Neurology, The most widely read and highly cited peer-reviewed neurology journal

Antiepileptic drug treatment after an unprovoked first seizure: A decision analysis

9 October, 2018

Erik L. Bao, Ling-Ya Chao, Peiyun Ni, Lidia M.V.R. Moura, Andrew J. Cole, Sydney S. Cash, Daniel B. Hoch, Matt T. Bianchi and M. Brandon Westover

Neurology October 9, 2018 First published September 12, 2018, DOI: 10.1212/WNL.0000000000006319

Abstract

Objective To compare the expected quality-adjusted life-years (QALYs) in adult patients undergoing immediate vs deferred antiepileptic drug (AED) treatment after a first unprovoked seizure.

Methods We constructed a simulated clinical trial (Markov decision model) to compare immediate vs deferred AED treatment after a first unprovoked seizure in adults. Three base cases were considered, representing patients with varying degrees of seizure recurrence risk and effect of seizures on quality of life (QOL). Cohort simulation was performed to determine which treatment strategy would maximize the patient's expected QALYs. Sensitivity analyses were guided by clinical data to define decision thresholds across plausible measurement ranges, including seizure recurrence rate, effect of seizure recurrence on QOL, and efficacy of AEDs.

Results For patients with a moderate risk of recurrent seizures (52.0% over 10 years after first seizure), immediate AED treatment maximized QALYs compared to deferred treatment. Sensitivity analyses showed that for the preferred choice to change to deferred AED treatment, key clinical measures needed to reach implausible values were 10-year seizure recurrence rate ≤38.0%, QOL reduction with recurrent seizures ≤0.06, and efficacy of AEDs on lowering seizure recurrence rate ≤16.3%.

Conclusion: Our model determined that immediate AED treatment is preferable to deferred treatment in adult first-seizure patients over a wide and clinically relevant range of variables. Furthermore, our analysis suggests that the 10-year seizure recurrence rate that justifies AED treatment (38.0%) is substantially lower than the 60% threshold used in the current definition of epilepsy.

Immediate vs delayed treatment of first unprovoked seizure: To treat, or not to treat?

Claire S. Jacobs and Jong Woo Lee

Neurology October 9, 2018 91:684-685; published ahead of print September 12, 2018

Deciding whether to treat or not to treat a first-ever seizure can be difficult, particularly when additional history provides no clear provoking mechanism and the critical ancillary tests such as MRI and EEG are uninformative. The practical clinical definition of epilepsy presented in the widely acknowledged International League Against Epilepsy (ILAE) official report is met under the following conditions: 2 unprovoked seizures >24 hours apart, 1 unprovoked seizure and seizure recurrence probability of >60% over the next 10 years, or diagnosis of an epilepsy syndrome.

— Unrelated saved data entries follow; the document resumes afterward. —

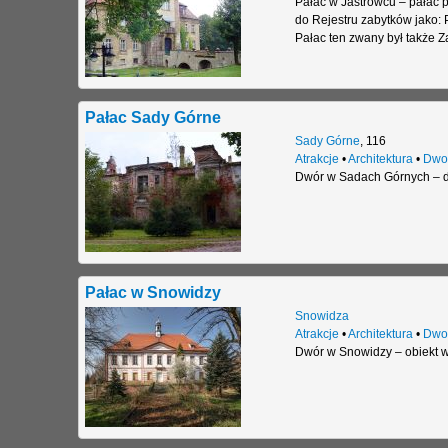
Pałac w Jastrowcu – pałac 
do Rejestru zabytków jako: P
Pałac ten zwany był także 
Pałac Sady Górne
Sady Górne
,
116
Atrakcje
•
Architektura
•
Dwo
Dwór w Sadach Górnych – d
Pałac w Snowidzy
Snowidza
Atrakcje
•
Architektura
•
Dwo
Dwór w Snowidzy – obiekt w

The report explicitly states that treatment decisions are distinct from diagnosis (i.e., the presence of disease does not necessitate treatment and the absence of disease does not preclude treatment) and that treatment decisions should be tailored to the clinical scenario and individual patient. Despite this caveat, in practice, treatment decisions are frequently based on the ILAE's 60% threshold, resulting, for example, in deferred treatment in patients with first-ever unprovoked seizure and apparent probability of recurrence <60%, particularly in light of potential antiepileptic drug (AED) adverse side effects and no known disease-modifying properties of AEDs.

Because the reported seizure recurrence rates in patients with a first unprovoked seizure have ranged between 21% and 45% in the first 2 years,3 the practical result is that patients presenting with unprovoked first seizure and unrevealing workup are, almost by default, not treated with an AED.